Fragmento del documento:
● ● ●

La Iglesia, durante los años de la Guerra Civil, se había decantado de forma clara por el bando franquista. Brindó un importante apoyo moral y también económico a las tropas nacionales. Consideró la lucha contra la República una cruzada, principalmente porque el levantamiento militar —la proclama lanzada por Franco el 17 de julio concluía con un «¡Viva la República!» que, a tenor de cómo se desarrollaron posteriormente los acontecimientos, resulta ciertamente llamativo— lo era fundamentalmente contra el Frente Popular, que, en muy poco tiempo, como consecuencia de la intervención de la Unión Soviética en apoyo de la República, derivó en una lucha contra el comunismo. La guerra para la Iglesia católica se convirtió en una cruzada en defensa de la religión.

El apoyo que ofreció a Franco para acabar con una situación que había sido claramente contraria a sus intereses desde el momento en que se aprobaba una constitución, la de 1931, que declaraba al Estado laico, fue recompensado con una extensión de privilegios que quedaría ratificada en el concordato que ahora se firmaba con la Santa Sede.

Este nuevo acuerdo con el Vaticano venía a sustituir el que se había firmado un siglo antes (1851) bajo el reinado de Isabel II. Aquel buscó un acuerdo que permitiera normalizar las deterioradas relaciones diplomáticas con Roma, como consecuencia de la desamortización de los bienes eclesiásticos llevada a cabo por Juan Álvarez Mendizábal. Entonces se reconoció la católica como única religión de la nación española y se abordaba una cuestión sumamente importante, auténtico caballo de batalla cuya resolución está pendiente incluso en nuestros días, al establecer que la enseñanza estaría impregnada por los principios dogmáticos y morales del catolicismo en todos los niveles educativos.

● ● ●

Consigna: Enumera todas las personas citadas por su nombre en el fragmento sobre la Iglesia y los concordatos con la Santa Sede.

● ● ●

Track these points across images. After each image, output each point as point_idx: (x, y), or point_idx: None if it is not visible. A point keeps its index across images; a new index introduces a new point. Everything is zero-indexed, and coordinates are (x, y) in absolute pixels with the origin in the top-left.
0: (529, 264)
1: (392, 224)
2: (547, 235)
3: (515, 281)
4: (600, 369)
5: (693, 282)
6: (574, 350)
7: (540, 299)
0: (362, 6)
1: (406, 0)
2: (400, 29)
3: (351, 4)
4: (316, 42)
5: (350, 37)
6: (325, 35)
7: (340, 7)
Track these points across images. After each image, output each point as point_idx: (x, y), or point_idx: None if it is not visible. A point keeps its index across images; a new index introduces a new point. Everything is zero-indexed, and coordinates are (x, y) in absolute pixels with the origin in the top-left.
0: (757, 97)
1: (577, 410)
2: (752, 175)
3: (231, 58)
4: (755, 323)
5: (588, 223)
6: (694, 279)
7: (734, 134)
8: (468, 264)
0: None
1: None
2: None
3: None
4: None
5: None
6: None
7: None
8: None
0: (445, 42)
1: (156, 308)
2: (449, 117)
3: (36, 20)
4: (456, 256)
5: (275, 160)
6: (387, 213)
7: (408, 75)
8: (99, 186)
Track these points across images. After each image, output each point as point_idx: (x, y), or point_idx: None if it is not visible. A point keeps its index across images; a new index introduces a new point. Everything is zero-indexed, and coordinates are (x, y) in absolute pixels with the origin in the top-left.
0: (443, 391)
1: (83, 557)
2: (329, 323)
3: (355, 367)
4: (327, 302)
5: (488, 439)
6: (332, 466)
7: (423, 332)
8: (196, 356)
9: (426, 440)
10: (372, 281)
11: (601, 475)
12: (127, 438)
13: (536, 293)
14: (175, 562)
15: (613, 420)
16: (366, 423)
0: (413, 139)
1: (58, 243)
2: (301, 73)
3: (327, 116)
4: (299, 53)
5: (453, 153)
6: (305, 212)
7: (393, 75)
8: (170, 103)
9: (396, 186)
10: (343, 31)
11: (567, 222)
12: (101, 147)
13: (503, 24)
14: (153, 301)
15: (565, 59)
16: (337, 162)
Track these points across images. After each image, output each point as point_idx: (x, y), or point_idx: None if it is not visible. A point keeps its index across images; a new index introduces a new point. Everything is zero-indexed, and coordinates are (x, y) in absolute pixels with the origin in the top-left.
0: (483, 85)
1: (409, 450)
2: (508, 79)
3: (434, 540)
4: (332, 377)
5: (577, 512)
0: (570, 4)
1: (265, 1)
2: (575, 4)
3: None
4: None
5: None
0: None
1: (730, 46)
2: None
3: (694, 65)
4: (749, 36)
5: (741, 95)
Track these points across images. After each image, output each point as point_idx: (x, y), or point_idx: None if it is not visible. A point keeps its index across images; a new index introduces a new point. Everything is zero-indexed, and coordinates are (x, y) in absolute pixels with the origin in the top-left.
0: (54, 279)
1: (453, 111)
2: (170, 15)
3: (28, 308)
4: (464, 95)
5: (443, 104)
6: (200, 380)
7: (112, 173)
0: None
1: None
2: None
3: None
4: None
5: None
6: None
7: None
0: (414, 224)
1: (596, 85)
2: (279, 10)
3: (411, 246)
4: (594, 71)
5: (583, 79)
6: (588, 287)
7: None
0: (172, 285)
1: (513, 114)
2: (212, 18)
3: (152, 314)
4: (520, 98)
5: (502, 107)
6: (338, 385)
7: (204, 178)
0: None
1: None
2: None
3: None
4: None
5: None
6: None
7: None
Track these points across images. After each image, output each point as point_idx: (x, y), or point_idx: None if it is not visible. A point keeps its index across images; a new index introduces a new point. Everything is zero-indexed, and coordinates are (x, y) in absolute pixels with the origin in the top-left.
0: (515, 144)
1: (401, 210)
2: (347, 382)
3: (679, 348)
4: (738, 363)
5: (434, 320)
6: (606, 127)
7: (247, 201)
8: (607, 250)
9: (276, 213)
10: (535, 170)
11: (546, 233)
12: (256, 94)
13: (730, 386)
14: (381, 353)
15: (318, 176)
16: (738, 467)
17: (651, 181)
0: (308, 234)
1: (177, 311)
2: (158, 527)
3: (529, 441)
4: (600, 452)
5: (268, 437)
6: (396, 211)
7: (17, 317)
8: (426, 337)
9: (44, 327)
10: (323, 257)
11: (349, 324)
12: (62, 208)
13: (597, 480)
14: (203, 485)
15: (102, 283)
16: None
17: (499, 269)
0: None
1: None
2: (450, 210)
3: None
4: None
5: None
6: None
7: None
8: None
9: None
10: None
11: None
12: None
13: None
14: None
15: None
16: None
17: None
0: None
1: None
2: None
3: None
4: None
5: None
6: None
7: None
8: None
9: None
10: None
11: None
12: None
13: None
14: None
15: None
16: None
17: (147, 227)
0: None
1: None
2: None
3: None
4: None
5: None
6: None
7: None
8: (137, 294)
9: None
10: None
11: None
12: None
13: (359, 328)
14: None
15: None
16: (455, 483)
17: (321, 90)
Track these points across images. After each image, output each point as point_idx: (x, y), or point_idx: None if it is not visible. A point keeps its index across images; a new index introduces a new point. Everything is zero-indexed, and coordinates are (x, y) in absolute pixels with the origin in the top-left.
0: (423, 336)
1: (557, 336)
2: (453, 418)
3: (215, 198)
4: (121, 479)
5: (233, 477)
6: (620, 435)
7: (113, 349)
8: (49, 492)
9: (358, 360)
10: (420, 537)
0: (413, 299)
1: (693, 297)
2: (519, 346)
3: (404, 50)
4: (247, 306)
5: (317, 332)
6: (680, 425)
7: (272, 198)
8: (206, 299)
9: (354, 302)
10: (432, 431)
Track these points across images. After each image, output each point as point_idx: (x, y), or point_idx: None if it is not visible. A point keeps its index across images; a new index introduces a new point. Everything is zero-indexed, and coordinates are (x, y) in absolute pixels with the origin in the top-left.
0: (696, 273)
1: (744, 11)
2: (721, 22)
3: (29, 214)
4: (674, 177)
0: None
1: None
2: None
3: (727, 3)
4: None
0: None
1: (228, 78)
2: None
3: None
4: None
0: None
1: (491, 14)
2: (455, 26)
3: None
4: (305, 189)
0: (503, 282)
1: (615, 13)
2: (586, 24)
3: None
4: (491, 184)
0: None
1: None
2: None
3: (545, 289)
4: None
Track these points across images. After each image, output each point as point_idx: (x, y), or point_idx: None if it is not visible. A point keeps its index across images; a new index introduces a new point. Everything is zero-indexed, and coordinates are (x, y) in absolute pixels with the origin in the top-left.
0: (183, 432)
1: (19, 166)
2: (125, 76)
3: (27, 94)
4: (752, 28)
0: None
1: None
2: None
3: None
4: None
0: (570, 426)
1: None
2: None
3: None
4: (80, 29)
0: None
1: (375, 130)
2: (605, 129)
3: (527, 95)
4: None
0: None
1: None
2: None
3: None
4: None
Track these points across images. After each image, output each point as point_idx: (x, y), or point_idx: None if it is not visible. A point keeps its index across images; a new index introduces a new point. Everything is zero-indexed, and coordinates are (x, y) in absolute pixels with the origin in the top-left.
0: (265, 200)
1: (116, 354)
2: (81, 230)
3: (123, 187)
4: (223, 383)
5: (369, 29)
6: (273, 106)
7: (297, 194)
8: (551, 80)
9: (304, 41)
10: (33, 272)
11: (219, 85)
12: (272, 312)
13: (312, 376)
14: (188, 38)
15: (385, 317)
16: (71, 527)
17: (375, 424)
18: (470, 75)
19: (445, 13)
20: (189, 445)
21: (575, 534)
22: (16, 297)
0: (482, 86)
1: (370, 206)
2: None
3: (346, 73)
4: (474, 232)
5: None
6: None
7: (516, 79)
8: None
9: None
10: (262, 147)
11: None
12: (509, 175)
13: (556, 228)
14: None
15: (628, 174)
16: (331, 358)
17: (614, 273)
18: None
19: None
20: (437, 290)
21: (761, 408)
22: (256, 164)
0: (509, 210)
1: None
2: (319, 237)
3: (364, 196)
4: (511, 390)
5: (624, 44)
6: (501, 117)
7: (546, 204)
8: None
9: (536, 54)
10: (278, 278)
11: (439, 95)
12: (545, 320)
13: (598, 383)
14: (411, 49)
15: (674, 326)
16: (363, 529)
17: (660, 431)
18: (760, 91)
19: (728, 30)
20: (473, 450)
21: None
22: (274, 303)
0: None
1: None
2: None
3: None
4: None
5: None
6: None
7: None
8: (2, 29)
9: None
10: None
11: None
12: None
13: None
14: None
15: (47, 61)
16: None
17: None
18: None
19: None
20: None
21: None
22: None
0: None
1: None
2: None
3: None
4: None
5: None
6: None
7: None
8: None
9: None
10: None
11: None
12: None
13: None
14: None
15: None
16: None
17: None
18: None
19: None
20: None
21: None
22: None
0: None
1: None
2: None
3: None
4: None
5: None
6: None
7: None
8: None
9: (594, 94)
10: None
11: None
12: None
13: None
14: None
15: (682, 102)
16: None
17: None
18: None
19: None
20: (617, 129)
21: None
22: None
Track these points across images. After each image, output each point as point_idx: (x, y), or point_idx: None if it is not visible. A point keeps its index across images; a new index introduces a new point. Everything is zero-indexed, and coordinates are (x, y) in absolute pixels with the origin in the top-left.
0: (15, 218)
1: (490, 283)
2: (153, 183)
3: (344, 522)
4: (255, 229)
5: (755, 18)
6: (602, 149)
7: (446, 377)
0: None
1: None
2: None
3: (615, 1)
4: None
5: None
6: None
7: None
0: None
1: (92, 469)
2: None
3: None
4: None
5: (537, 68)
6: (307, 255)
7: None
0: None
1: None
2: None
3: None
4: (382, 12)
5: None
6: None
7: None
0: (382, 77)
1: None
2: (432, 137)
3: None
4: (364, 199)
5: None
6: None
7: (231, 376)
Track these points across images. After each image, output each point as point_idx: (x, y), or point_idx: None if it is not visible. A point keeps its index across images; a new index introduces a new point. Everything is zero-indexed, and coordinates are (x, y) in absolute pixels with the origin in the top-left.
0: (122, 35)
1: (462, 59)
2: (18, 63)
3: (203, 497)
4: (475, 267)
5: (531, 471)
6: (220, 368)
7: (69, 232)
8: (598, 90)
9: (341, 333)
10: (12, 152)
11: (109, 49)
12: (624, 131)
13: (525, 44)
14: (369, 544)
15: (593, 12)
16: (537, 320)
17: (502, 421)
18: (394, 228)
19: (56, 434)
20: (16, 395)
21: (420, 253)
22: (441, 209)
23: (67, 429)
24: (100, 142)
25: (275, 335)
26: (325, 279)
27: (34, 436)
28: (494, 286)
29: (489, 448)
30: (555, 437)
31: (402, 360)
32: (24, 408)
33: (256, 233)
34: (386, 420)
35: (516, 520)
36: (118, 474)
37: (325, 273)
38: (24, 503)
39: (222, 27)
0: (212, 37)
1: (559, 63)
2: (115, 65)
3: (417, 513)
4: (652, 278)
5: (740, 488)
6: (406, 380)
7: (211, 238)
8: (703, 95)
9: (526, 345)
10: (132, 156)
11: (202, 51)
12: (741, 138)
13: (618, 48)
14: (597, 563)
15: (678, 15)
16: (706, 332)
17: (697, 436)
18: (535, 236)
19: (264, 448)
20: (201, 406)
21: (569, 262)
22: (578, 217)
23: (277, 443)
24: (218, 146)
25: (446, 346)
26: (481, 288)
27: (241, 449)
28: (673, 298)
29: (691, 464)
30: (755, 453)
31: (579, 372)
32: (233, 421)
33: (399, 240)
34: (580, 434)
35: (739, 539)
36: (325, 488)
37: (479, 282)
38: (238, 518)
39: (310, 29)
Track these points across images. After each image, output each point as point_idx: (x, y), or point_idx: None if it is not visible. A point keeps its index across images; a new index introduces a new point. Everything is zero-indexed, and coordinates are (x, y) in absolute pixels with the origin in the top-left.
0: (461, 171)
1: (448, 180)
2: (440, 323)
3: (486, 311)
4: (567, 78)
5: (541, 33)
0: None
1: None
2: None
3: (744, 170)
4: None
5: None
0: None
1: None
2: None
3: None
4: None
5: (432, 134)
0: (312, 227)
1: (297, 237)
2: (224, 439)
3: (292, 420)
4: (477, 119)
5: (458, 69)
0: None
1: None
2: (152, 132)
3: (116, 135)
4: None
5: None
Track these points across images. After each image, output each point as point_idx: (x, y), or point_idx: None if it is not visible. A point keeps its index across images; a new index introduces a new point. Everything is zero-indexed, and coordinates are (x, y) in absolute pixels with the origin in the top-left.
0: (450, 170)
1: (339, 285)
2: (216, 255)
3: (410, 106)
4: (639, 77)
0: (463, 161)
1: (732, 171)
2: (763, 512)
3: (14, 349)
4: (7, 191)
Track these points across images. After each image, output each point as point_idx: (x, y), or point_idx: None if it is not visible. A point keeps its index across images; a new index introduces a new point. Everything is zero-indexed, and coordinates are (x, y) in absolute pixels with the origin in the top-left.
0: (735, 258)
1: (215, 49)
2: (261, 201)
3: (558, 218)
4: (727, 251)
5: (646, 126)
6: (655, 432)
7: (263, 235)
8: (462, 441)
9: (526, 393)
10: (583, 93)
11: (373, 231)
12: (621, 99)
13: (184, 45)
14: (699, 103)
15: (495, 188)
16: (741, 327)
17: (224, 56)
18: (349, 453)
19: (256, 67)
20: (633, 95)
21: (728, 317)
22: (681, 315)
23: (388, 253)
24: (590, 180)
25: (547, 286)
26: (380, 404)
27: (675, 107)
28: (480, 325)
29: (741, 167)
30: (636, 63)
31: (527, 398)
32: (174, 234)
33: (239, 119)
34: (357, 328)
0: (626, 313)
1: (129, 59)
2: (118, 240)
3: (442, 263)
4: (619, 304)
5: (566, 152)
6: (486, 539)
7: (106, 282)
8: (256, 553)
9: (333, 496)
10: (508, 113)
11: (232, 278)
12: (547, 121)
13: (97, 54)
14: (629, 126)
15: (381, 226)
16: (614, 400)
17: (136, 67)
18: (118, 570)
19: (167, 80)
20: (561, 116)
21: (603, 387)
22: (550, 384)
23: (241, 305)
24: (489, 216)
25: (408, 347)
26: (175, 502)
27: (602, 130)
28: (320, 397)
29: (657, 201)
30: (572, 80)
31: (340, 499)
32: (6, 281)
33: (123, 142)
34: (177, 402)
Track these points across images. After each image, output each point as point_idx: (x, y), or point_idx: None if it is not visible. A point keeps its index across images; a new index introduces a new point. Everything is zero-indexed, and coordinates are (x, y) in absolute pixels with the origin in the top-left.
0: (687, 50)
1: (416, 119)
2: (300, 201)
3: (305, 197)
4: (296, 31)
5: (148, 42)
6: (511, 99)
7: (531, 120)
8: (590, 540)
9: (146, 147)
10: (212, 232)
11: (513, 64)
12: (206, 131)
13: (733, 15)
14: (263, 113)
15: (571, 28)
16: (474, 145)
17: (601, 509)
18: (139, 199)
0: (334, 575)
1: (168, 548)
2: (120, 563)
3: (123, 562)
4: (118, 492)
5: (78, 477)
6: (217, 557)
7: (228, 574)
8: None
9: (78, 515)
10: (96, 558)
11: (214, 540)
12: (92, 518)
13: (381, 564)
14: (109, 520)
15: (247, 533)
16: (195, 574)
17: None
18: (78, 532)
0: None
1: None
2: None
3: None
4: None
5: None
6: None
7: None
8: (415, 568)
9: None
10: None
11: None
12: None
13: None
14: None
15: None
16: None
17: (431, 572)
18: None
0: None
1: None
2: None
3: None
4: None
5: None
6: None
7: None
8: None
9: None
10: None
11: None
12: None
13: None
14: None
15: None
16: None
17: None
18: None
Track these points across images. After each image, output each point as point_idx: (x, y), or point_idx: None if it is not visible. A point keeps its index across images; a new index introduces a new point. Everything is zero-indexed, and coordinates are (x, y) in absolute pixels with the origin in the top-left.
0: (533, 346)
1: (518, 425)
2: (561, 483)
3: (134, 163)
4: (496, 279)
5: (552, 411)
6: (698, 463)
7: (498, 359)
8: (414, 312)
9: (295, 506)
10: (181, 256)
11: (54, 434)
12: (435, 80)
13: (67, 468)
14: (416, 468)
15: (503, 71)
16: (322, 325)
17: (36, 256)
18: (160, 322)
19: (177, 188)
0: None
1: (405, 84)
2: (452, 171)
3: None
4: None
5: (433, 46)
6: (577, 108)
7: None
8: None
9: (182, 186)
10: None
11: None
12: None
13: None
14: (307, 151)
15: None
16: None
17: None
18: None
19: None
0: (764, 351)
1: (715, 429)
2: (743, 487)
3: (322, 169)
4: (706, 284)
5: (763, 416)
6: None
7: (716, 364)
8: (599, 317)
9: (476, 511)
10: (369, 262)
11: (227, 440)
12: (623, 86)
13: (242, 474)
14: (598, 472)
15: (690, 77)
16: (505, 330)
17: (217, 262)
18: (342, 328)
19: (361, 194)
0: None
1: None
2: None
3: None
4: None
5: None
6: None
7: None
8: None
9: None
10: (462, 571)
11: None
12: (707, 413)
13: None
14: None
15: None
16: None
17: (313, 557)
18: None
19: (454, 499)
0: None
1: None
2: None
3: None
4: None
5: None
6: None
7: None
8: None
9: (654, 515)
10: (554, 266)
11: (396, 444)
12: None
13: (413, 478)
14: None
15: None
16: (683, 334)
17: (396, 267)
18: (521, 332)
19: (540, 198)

● ● ●

Respuesta: Franco, Isabel II y Juan Álvarez Mendizábal.